Dogpatch USA at one time was the Disneyland of the South; quite something in the sixties. It was still The Place in the early seventies, with relatively expensive tickets into the theme park, a cool tram ride down the mountain complete with Al Capp's cartoon characters come-to-life, lots of rides of the latest theme-parkly sort as well as animal- and water-based ones...paddleboats and boat tours and trains and rollercoasters and mules and what-all. Animal shows (even seals!) and petting zoos and a thriving trout farm (the latter being the last to go, actually...noted that part still going a few years ago), infinite gift shops, roaming Li'l Abner characters, musical reviews, silly skits (ever the train robbery) and always a tribute to Sadie Hawkins Day and a few other Capp standards, craft exhibiters and hillbilly houses, razorback vacuum-sucking trash containers, foods and interesting things to explore. I really got into my onyx-collecting habit from a shop there, which was connected to a geological exhibit on local crystalline rocks and the like, next to a working mill...Anyway it was a neat place for a while, chockful of resorts and restaurants and it even had its own post office/postal code. But after some time, a competitor, Silver Dollar City in Branson, MO, popped up (also in cahoots with a cave, Marvel), and Dogpatch started spiralling into a slow death. Soon it was open only during summers, when kids could be hired to work the place; many of the previous attractions closed down, the animals were shipped off, fewer water things, the razorback trashcans got blocked up and not fixed, etc. What had been a great place for budding actors and musicians and the like to get their starts dwindled into a summer carnival with trout farm. And after Al Capp died, little was left besides a couple of gift shops, a picnic spot and echoes of Shmoos. I think the last time I could go into the place was around '95, give or take a year, when entry was free and there were a couple of gift shops open (with a lot of clearance sale items) and the train still ran. Apparently a few other things operated on weekends in the summer.
Now you can't even get into the area as a picnic stop, so Dogpatch is finally totally history. Sniff.
I drove around Harrison. Half my clan lives in this area but I didn't want to spend time trying to roust anyone only to say I hadda go, immediately. I walked around Hudson's grocery and drove about a few houses and old haunts, noting that so many changes had taken place it was just a whole new town, even to me (I've run through the place every few years). Some people were setting up a little farmer's market of sorts along the Square, and I wanted to stop at the library to see if I could borrow a computer and check out my motel/hotel options for the evening, but I didn't want to just wait around (still not hungry). So on I went up 65 into Missouri. Nice enough morning drive, though some of the Ozarks were still adrift in fog near the border. Figured I'd get gas in Missouri; usually much cheaper than it is around Harrison. Passed the slew of entertainer-signs around Branson, another area that has changed dramatically over the past few decades (poor Lake Taneycomo!). Ran on to Springfield and pulled off to check out the tourist center.
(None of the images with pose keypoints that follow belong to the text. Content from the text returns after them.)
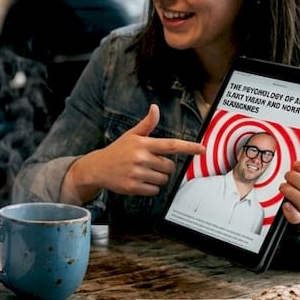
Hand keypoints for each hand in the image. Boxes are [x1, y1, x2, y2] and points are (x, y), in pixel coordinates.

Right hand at [62, 105, 203, 203]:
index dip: (188, 147)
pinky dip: (151, 188)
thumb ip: (147, 124)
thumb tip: (155, 108)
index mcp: (143, 143)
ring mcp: (137, 173)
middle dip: (164, 166)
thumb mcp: (131, 135)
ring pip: (163, 179)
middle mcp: (141, 158)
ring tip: (143, 172)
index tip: (202, 149)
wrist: (97, 167)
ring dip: (157, 178)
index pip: (171, 145)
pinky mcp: (133, 187)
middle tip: (150, 164)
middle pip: (169, 166)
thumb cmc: (118, 150)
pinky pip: (154, 190)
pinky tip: (140, 181)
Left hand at [279, 160, 299, 224]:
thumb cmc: (297, 183)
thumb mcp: (299, 171)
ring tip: (283, 187)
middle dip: (297, 179)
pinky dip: (291, 213)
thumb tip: (293, 143)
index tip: (296, 164)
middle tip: (287, 175)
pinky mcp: (297, 216)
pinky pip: (297, 219)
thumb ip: (299, 164)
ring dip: (292, 193)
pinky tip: (286, 206)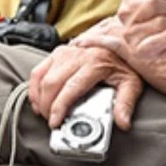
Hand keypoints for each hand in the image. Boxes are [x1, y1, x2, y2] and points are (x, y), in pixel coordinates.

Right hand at [28, 42, 143, 130]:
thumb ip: (126, 103)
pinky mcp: (57, 52)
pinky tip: (39, 100)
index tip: (55, 122)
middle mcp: (77, 56)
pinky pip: (38, 71)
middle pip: (51, 84)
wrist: (120, 43)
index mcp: (95, 63)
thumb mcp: (131, 83)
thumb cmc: (124, 63)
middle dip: (47, 107)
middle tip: (52, 121)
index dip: (59, 107)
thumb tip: (123, 122)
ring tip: (45, 113)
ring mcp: (65, 52)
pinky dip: (34, 88)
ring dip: (39, 99)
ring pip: (41, 78)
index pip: (70, 88)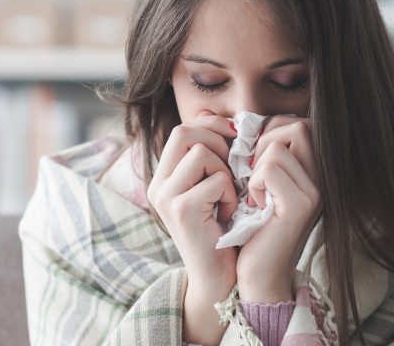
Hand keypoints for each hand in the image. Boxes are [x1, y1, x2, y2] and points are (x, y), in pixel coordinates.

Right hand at [147, 111, 238, 343]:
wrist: (219, 278)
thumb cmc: (223, 230)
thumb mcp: (213, 186)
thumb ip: (209, 154)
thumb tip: (210, 114)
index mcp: (164, 176)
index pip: (182, 128)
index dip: (212, 126)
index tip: (235, 139)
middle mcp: (158, 184)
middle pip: (185, 132)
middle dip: (218, 142)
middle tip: (233, 166)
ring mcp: (166, 196)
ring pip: (201, 153)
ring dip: (225, 171)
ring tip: (228, 195)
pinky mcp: (180, 210)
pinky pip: (216, 180)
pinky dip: (231, 194)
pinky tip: (229, 213)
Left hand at [236, 116, 321, 303]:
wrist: (257, 272)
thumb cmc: (250, 224)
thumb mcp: (254, 180)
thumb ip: (253, 150)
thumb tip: (225, 118)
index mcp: (313, 169)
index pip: (296, 123)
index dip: (268, 131)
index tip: (252, 159)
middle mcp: (323, 177)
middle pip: (296, 126)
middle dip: (263, 142)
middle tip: (252, 173)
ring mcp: (316, 191)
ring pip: (277, 146)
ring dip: (255, 167)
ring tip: (255, 193)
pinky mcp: (302, 205)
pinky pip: (270, 168)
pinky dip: (254, 184)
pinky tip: (256, 205)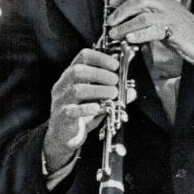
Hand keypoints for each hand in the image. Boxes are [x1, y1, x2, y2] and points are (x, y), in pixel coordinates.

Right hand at [44, 47, 122, 171]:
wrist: (64, 136)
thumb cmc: (81, 115)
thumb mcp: (98, 101)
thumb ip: (113, 95)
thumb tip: (132, 91)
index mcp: (71, 76)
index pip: (83, 57)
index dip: (100, 57)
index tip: (115, 65)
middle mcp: (63, 86)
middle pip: (77, 71)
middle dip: (100, 73)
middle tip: (115, 80)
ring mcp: (61, 101)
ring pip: (76, 90)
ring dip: (98, 90)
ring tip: (113, 93)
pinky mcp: (62, 117)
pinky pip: (72, 111)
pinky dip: (87, 108)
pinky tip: (98, 108)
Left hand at [107, 0, 193, 67]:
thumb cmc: (183, 31)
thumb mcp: (164, 17)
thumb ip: (147, 14)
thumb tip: (126, 19)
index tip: (111, 3)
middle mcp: (165, 3)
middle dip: (120, 10)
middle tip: (110, 21)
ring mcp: (170, 16)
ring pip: (143, 16)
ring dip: (125, 25)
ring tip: (115, 34)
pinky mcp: (173, 31)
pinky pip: (153, 30)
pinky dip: (139, 35)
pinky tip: (130, 39)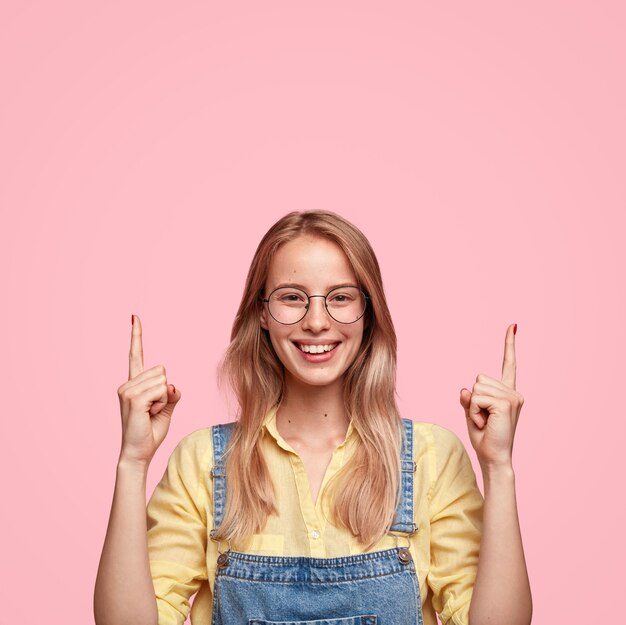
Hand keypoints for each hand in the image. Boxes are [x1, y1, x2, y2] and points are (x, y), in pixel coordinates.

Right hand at [116, 314, 180, 464]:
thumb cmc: (151, 430)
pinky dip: (161, 403)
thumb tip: (171, 385)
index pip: (136, 354)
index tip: (134, 317)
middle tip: (153, 409)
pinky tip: (149, 414)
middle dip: (166, 391)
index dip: (136, 335)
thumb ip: (171, 392)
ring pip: (163, 381)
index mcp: (134, 383)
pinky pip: (161, 391)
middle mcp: (127, 383)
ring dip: (164, 399)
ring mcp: (127, 390)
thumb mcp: (167, 407)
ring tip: (150, 413)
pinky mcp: (132, 398)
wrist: (138, 452)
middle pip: (162, 370)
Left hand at [459, 324, 523, 468]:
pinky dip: (474, 411)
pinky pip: (476, 398)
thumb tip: (466, 388)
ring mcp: (512, 396)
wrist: (493, 457)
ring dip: (473, 407)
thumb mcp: (471, 413)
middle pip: (479, 378)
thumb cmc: (484, 437)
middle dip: (473, 399)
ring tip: (485, 422)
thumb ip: (468, 398)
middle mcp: (513, 391)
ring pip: (476, 388)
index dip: (509, 344)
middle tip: (484, 419)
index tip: (513, 325)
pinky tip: (486, 423)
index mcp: (507, 392)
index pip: (509, 363)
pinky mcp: (506, 403)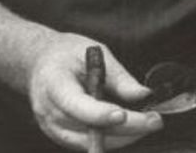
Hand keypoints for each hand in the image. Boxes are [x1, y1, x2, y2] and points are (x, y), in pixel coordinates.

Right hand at [27, 35, 159, 150]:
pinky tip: (131, 128)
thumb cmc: (68, 56)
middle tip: (156, 121)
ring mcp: (52, 128)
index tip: (123, 115)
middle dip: (126, 128)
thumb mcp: (96, 53)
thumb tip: (144, 95)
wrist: (39, 64)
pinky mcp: (60, 137)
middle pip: (87, 129)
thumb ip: (119, 76)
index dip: (98, 113)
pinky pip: (87, 144)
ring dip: (123, 138)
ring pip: (90, 143)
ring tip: (148, 124)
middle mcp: (49, 112)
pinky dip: (112, 139)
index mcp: (54, 84)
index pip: (75, 105)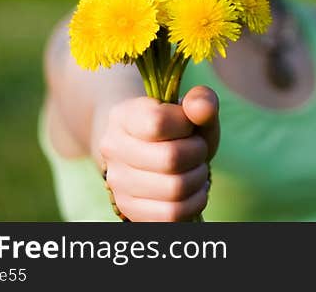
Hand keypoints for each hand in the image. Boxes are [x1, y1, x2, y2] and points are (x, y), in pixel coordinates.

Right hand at [99, 85, 218, 221]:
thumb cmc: (176, 130)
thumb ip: (202, 101)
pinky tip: (193, 190)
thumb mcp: (191, 111)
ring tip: (196, 170)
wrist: (150, 153)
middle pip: (171, 158)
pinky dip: (194, 202)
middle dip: (198, 153)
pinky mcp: (129, 210)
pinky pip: (173, 214)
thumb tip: (202, 108)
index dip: (186, 125)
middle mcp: (113, 149)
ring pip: (175, 189)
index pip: (159, 122)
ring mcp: (117, 182)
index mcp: (124, 116)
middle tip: (198, 150)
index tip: (188, 126)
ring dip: (198, 179)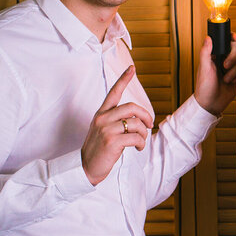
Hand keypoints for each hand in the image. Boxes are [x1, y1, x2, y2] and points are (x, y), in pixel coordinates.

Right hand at [80, 65, 154, 185]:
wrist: (85, 167)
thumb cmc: (99, 149)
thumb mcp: (104, 130)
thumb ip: (117, 121)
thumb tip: (139, 119)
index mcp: (101, 114)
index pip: (113, 92)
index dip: (123, 79)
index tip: (132, 68)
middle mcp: (103, 118)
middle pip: (132, 107)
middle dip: (146, 115)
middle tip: (150, 125)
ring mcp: (106, 129)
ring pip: (136, 123)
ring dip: (144, 134)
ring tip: (140, 142)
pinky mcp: (112, 141)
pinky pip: (136, 137)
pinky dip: (142, 143)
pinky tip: (138, 148)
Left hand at [194, 33, 235, 115]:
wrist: (212, 103)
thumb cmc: (204, 87)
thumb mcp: (204, 68)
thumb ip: (205, 52)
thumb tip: (208, 38)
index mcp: (214, 55)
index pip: (224, 41)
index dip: (231, 37)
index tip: (234, 37)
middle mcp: (223, 59)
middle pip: (235, 48)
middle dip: (232, 56)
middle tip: (225, 66)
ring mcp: (232, 67)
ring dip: (234, 69)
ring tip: (225, 79)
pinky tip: (231, 81)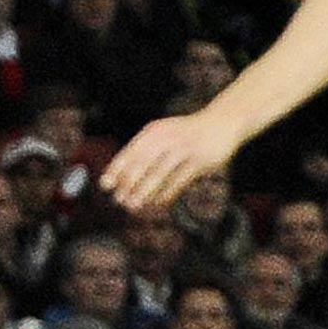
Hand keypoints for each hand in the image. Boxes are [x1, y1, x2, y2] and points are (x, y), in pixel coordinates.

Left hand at [101, 113, 238, 212]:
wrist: (222, 122)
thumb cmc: (186, 133)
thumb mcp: (164, 134)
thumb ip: (144, 151)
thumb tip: (121, 177)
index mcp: (154, 131)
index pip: (131, 151)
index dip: (117, 169)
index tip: (105, 185)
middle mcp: (167, 137)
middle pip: (143, 163)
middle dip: (129, 183)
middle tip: (119, 201)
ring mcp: (185, 148)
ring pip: (160, 173)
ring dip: (145, 192)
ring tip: (133, 206)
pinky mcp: (200, 160)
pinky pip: (179, 180)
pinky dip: (166, 194)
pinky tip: (157, 205)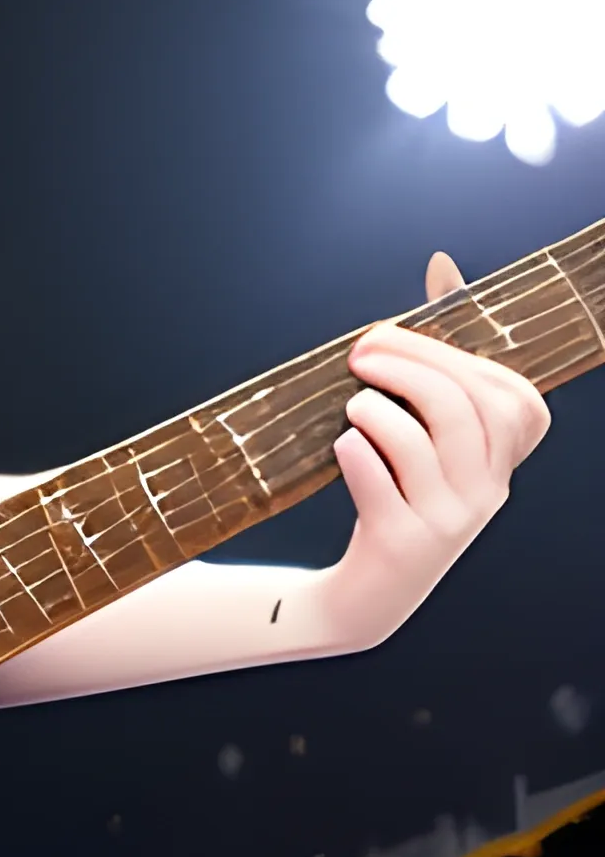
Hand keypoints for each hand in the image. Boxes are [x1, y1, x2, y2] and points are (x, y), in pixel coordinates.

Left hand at [318, 251, 550, 647]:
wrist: (365, 590)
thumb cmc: (393, 486)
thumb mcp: (424, 425)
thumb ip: (437, 350)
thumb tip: (442, 265)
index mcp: (501, 461)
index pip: (513, 396)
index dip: (452, 354)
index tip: (394, 332)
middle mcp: (488, 493)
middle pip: (464, 407)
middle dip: (406, 364)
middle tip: (357, 354)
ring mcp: (450, 523)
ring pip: (421, 441)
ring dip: (373, 407)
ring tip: (352, 406)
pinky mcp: (404, 544)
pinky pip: (377, 478)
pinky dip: (353, 451)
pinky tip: (344, 448)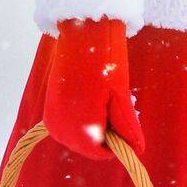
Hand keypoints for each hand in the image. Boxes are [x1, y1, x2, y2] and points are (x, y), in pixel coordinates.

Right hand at [43, 16, 145, 161]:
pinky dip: (81, 119)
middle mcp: (60, 130)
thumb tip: (137, 149)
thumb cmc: (105, 61)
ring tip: (100, 96)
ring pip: (79, 137)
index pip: (101, 153)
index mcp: (79, 129)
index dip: (117, 140)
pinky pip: (69, 127)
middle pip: (89, 146)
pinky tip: (89, 97)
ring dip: (93, 125)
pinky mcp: (49, 111)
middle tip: (112, 102)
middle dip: (104, 132)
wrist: (82, 33)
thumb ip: (127, 126)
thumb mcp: (121, 95)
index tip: (123, 117)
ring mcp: (52, 121)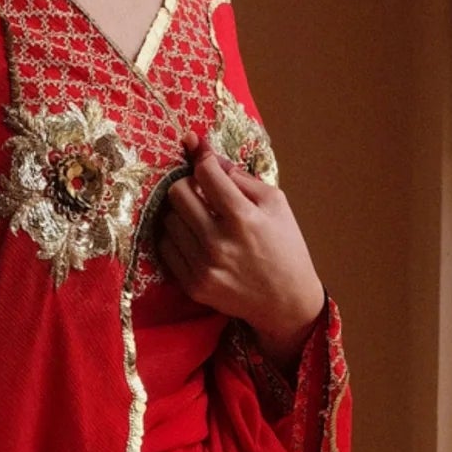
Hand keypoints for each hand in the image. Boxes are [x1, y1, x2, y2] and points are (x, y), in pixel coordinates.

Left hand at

It's a tiny one and I rarely go there, but I was dead-tired (for some reason) and they did have free coffee. So I looked at the booklets and brochures, sipped some java, looked at a few stuffed birds in display cases, and stumbled back out. Debated napping, but the light and temperature weren't conducive to that, so I drove on and got gas, and finally decided to hit Bass Pro to try to walk around and wake up. We have Bass Pro shops where I live, but my cousin showed me this one long ago so it's become a semi-regular stop when I'm in the area, if just for the nice restrooms. I tried to eat a cookie I still had that Nancy C. gave me at Armadillocon, and some of my old carrots...I think the carrots were near-death themselves and the cookie just gave me heartburn. But I parked and went in the store.
Bass Pro is a big hunter supply store, but the decor is teeming with the art of the taxidermist and some living exhibits. So it's kind of fun, in a slightly morbid way, to tour the place and take pictures. There are also interesting gadgets, furnishings, arcades and restaurants at these places. You never know what you'll bump into around the next corner.